他人に期待せず、それも「自分の人生」として諦める

 アルフレッド・アドラーは「課題の分離」において、「自分の課題」と「相手の課題」の区別を明確にしろ、「相手に期待すること」は「相手の課題」に対して踏み込んでいる行為だと定義づけている。

 他人、或いは自分に対して、不満があったとしても、過去や他人のせいにしない。
 「目的論」 に従って、 「自分が選んだ結果」 として、認めなくてはいけない。

 このようにして、これまでの自分に責任を持てば、人生に対して主体性を取り戻すことが出来る。
 主体性を取り戻すことによって、今後の人生を、自分の意思で変えられるようになる。

自己責任は50%で良い

 自己責任は50%で良い。
全て社会や家族、今回のコロナウィルスのせいにして「失業だ」、「まともな教育を受けられない」と後ろ向きな事ばかり言っていても仕方がない。
 そう言っていたら「努力をする」必要性がなくなる。

 今回の制限でまともな努力が出来ない人間は最初からその努力は出来ない。しかし、全部自分が悪いと自分を責めてもいい方向に進まないことは明確である。 
 だったら、最初から「自己責任」は50%で良い。

 「コロナウイルスによる経済・健康に対する悪影響」は自明である。それは最早仕方がない。この状況下で「自分に対しての諦め」が一層可能になったのは都合が良いかもしれない。

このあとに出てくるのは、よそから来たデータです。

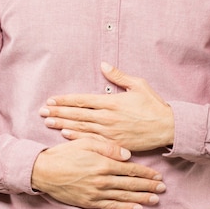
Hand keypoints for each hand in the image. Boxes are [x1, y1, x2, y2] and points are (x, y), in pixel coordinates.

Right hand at [30, 138, 165, 208]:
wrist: (45, 171)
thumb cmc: (65, 154)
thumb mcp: (87, 142)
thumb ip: (108, 147)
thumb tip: (127, 154)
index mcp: (103, 163)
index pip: (130, 169)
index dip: (145, 173)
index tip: (157, 175)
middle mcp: (102, 180)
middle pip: (131, 184)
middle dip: (148, 186)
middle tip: (162, 188)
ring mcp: (96, 193)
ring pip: (124, 196)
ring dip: (141, 198)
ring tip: (154, 199)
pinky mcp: (90, 202)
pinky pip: (111, 207)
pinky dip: (125, 208)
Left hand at [40, 62, 174, 151]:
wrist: (167, 128)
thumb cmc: (153, 105)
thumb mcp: (138, 85)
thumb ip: (119, 76)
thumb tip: (103, 64)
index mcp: (112, 102)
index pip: (83, 100)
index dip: (65, 100)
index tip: (52, 99)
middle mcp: (108, 117)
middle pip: (77, 114)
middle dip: (58, 112)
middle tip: (42, 111)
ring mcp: (110, 132)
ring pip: (81, 127)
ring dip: (63, 124)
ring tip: (48, 122)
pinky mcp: (114, 143)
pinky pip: (92, 140)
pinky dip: (77, 137)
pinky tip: (66, 135)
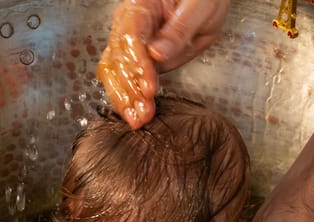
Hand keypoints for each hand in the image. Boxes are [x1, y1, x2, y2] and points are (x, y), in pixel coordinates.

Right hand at [97, 0, 229, 128]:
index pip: (130, 37)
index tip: (149, 86)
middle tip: (144, 111)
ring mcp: (130, 45)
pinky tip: (135, 115)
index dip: (138, 64)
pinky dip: (128, 100)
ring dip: (125, 98)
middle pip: (117, 58)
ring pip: (114, 73)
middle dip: (129, 88)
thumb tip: (158, 54)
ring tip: (139, 119)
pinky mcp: (137, 62)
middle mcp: (128, 25)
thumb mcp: (199, 6)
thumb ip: (179, 29)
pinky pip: (123, 81)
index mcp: (139, 6)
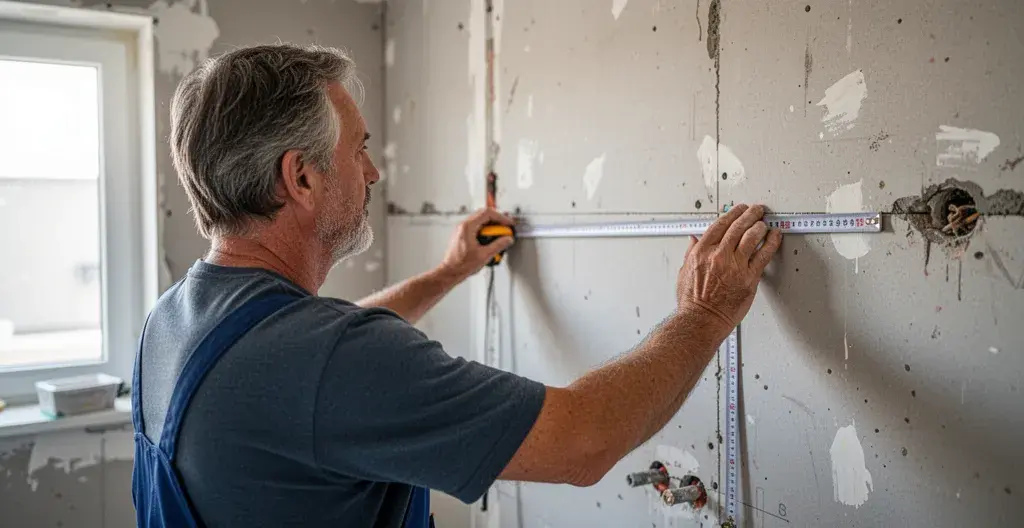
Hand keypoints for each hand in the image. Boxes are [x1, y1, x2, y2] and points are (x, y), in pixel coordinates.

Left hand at [438, 208, 515, 280]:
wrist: (450, 271)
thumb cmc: (461, 265)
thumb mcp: (484, 255)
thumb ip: (498, 245)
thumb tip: (507, 239)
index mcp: (467, 227)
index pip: (487, 213)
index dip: (501, 217)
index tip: (508, 223)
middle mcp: (463, 225)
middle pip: (484, 214)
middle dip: (497, 219)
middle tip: (506, 227)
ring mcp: (462, 229)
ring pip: (480, 219)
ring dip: (491, 224)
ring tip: (499, 234)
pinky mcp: (462, 234)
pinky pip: (476, 226)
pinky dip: (485, 229)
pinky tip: (490, 239)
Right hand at [676, 204, 781, 335]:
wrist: (701, 320)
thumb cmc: (692, 302)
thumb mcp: (684, 272)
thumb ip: (690, 253)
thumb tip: (693, 240)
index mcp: (701, 252)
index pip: (720, 224)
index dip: (732, 213)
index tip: (739, 209)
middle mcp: (718, 255)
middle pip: (738, 226)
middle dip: (750, 214)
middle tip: (757, 210)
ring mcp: (735, 266)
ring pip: (752, 236)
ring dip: (760, 226)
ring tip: (764, 223)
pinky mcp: (749, 278)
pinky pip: (764, 255)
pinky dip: (772, 243)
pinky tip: (775, 236)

 ただ、自分の足元ばかり見ても仕方がない。頼みの綱がなくなっても前に進むしかない。

 単純に、貧困・格差は全ての人々を息苦しくさせるのだ。やはり、社会全体で貧困・格差をなくす不断の努力を続けねばならない。

【参考文献】
Sullivan, D., & von Wachter, T. (2009). Job displacement and mortality: An analysis using administrative data. The Quarterly Journal of Economics, 124(3), 1265-1306.

Browning, M., & Heinesen, E. (2012). Effect of job loss due to plant closure on mortality and hospitalization. Journal of Health Economics, 31(4), 599-616.

Marcus, J. (2013). The effect of unemployment on the mental health of spouses–Evidence from plant closures in Germany. Journal of Health Economics, 32(3), 546-558.

Kohara, M., Matsushima, M. and Ohtake, F. (2019). Effect of unemployment on infant health. Journal of the Japanese and International Economies, 52, 68-77.